Retype the records word for word. Skip every image.

[[ DATA EXTRACT, beginning ]]

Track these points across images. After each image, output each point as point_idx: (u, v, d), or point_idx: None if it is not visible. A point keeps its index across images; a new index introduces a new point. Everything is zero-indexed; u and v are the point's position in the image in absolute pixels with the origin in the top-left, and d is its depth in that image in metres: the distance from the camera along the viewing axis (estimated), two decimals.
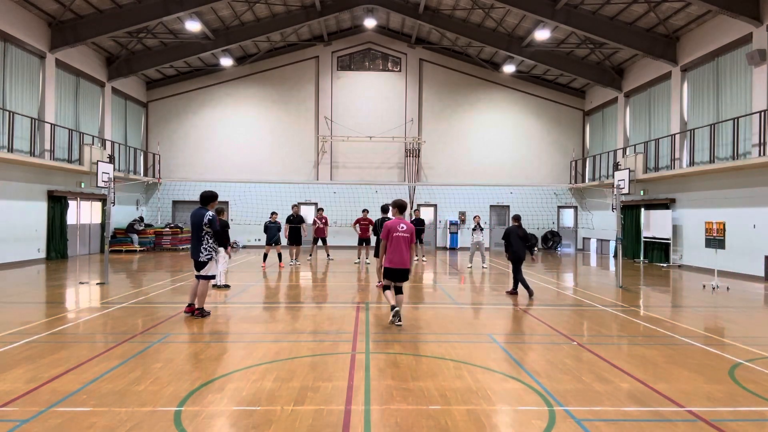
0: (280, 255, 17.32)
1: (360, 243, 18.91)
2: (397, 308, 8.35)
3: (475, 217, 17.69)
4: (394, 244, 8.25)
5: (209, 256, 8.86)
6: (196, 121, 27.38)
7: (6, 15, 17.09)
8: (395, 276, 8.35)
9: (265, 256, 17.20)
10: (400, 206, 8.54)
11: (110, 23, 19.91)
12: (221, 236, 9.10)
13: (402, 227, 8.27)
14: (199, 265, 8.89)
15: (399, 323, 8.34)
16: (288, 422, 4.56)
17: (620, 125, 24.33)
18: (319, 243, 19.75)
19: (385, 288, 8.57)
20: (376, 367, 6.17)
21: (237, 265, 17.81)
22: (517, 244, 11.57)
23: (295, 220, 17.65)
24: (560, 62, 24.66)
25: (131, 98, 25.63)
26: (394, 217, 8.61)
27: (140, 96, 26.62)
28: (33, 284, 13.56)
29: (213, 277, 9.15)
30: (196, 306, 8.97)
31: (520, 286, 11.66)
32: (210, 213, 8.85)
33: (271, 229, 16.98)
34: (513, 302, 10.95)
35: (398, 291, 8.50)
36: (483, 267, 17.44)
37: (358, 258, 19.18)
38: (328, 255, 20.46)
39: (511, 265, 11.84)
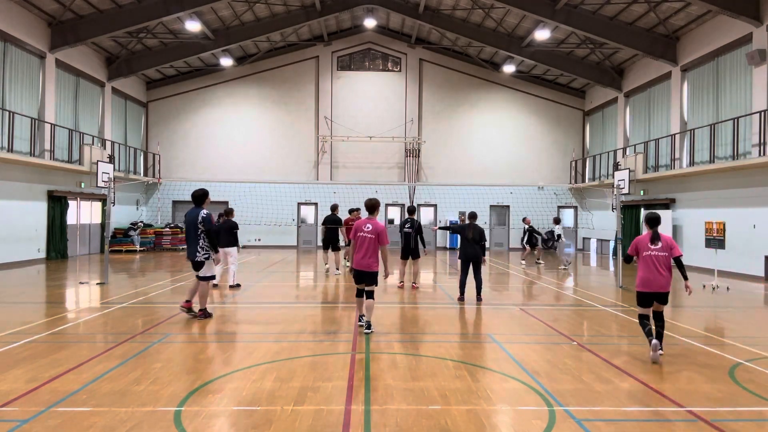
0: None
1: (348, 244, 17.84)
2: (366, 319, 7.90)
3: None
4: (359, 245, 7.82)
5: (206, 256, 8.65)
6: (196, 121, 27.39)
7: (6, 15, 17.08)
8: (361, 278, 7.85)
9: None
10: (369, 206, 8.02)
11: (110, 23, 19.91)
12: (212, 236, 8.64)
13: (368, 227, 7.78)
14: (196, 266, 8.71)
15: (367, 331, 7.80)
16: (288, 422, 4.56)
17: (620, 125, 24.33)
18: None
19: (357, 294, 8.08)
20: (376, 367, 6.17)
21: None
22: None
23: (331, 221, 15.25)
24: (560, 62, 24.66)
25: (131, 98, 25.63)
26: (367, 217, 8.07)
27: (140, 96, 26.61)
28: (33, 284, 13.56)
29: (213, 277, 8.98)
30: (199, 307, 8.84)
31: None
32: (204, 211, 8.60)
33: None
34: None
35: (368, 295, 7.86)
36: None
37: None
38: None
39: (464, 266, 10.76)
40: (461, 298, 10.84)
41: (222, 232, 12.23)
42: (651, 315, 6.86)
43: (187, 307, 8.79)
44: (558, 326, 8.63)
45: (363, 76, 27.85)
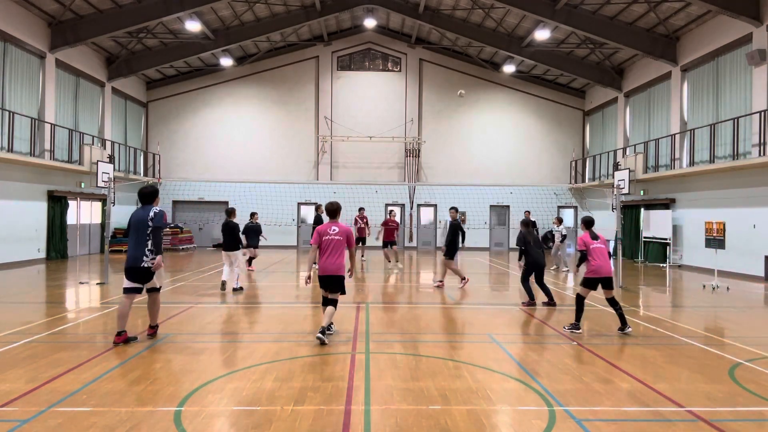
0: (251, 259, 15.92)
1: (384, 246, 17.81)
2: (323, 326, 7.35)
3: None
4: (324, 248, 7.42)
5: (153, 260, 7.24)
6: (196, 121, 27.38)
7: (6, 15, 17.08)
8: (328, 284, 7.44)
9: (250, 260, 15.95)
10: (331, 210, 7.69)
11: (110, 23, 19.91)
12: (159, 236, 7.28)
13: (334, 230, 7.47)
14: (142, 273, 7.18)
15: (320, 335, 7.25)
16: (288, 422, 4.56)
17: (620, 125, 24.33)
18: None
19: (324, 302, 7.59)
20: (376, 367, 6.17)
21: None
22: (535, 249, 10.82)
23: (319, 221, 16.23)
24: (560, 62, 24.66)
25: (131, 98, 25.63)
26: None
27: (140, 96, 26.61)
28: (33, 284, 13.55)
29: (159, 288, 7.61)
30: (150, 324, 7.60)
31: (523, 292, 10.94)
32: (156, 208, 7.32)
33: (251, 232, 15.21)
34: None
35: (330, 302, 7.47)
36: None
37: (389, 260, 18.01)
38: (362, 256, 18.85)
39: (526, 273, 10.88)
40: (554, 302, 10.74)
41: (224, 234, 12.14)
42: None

[[ DATA EXTRACT, end ]]

* [THE COMPLETED TASK]
Track these points across images. After each image, output each point as point_idx: (u, v, d), or point_idx: None if it is not visible. A point keeps its index across images; a new index introduces a new point. Everything is zero-indexed; u and v are the point's position in the image in absolute pixels with the origin in the top-left, and d is its depth in that image in metres: the distance from the camera along the viewing axis (estimated), two decimals.
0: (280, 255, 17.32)
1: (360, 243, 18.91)
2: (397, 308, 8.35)
3: (475, 217, 17.69)
4: (394, 244, 8.25)
5: (209, 256, 8.86)
6: (196, 121, 27.38)
7: (6, 15, 17.09)
8: (395, 276, 8.35)
9: (265, 256, 17.20)
10: (400, 206, 8.54)
11: (110, 23, 19.91)
12: (221, 236, 9.10)
13: (402, 227, 8.27)
14: (199, 265, 8.89)
15: (399, 323, 8.34)
16: (288, 422, 4.56)
17: (620, 125, 24.33)
18: (319, 243, 19.75)
19: (385, 288, 8.57)
20: (376, 367, 6.17)
21: (237, 265, 17.81)
22: (517, 244, 11.57)
23: (295, 220, 17.65)
24: (560, 62, 24.66)
25: (131, 98, 25.63)
26: (394, 217, 8.61)
27: (140, 96, 26.62)
28: (33, 284, 13.56)
29: (213, 277, 9.15)
30: (196, 306, 8.97)
31: (520, 286, 11.66)
32: (210, 213, 8.85)
33: (271, 229, 16.98)
34: (513, 302, 10.95)
35: (398, 291, 8.50)
36: (483, 267, 17.44)
37: (358, 258, 19.18)
38: (328, 255, 20.46)
39: (511, 265, 11.84)
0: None
1: (348, 244, 17.84)
2: (366, 319, 7.90)
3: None
4: (359, 245, 7.82)
5: (206, 256, 8.65)
6: (196, 121, 27.39)
7: (6, 15, 17.08)
8: (361, 278, 7.85)
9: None
10: (369, 206, 8.02)
11: (110, 23, 19.91)
12: (212, 236, 8.64)
13: (368, 227, 7.78)
14: (196, 266, 8.71)
15: (367, 331, 7.80)
16: (288, 422, 4.56)
17: (620, 125, 24.33)
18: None
19: (357, 294, 8.08)
20: (376, 367, 6.17)
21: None
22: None
23: (331, 221, 15.25)
24: (560, 62, 24.66)
25: (131, 98, 25.63)
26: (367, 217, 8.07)
27: (140, 96, 26.61)
28: (33, 284, 13.56)
29: (213, 277, 8.98)
30: (199, 307, 8.84)
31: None
32: (204, 211, 8.60)
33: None
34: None
35: (368, 295, 7.86)
36: None
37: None
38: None
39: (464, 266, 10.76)
40: (461, 298, 10.84)
41: (222, 232, 12.23)
42: (651, 315, 6.86)
43: (187, 307, 8.79)
44: (558, 326, 8.63)
45: (363, 76, 27.85)
0: (251, 259, 15.92)
1: (384, 246, 17.81)
2: (323, 326, 7.35)
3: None
4: (324, 248, 7.42)
5: (153, 260, 7.24)
6: (196, 121, 27.38)
7: (6, 15, 17.08)
8: (328, 284, 7.44)
9: (250, 260, 15.95)
10: (331, 210, 7.69)
11: (110, 23, 19.91)
12: (159, 236, 7.28)
13: (334, 230, 7.47)
14: (142, 273, 7.18)
15: (320, 335, 7.25)
16: (288, 422, 4.56)
17: (620, 125, 24.33)
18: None
19: (324, 302, 7.59)
20: (376, 367, 6.17)
21: None
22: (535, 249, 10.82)
23: (319, 221, 16.23)
24: (560, 62, 24.66)
25: (131, 98, 25.63)
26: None
27: (140, 96, 26.61)
28: (33, 284, 13.55)
29: (159, 288, 7.61)
30: (150, 324, 7.60)
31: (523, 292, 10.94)
32: (156, 208, 7.32)
33: (251, 232, 15.21)
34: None
35: (330, 302, 7.47)
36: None
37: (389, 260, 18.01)
38: (362, 256, 18.85)
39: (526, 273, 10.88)
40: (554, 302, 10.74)
41: (224, 234, 12.14)
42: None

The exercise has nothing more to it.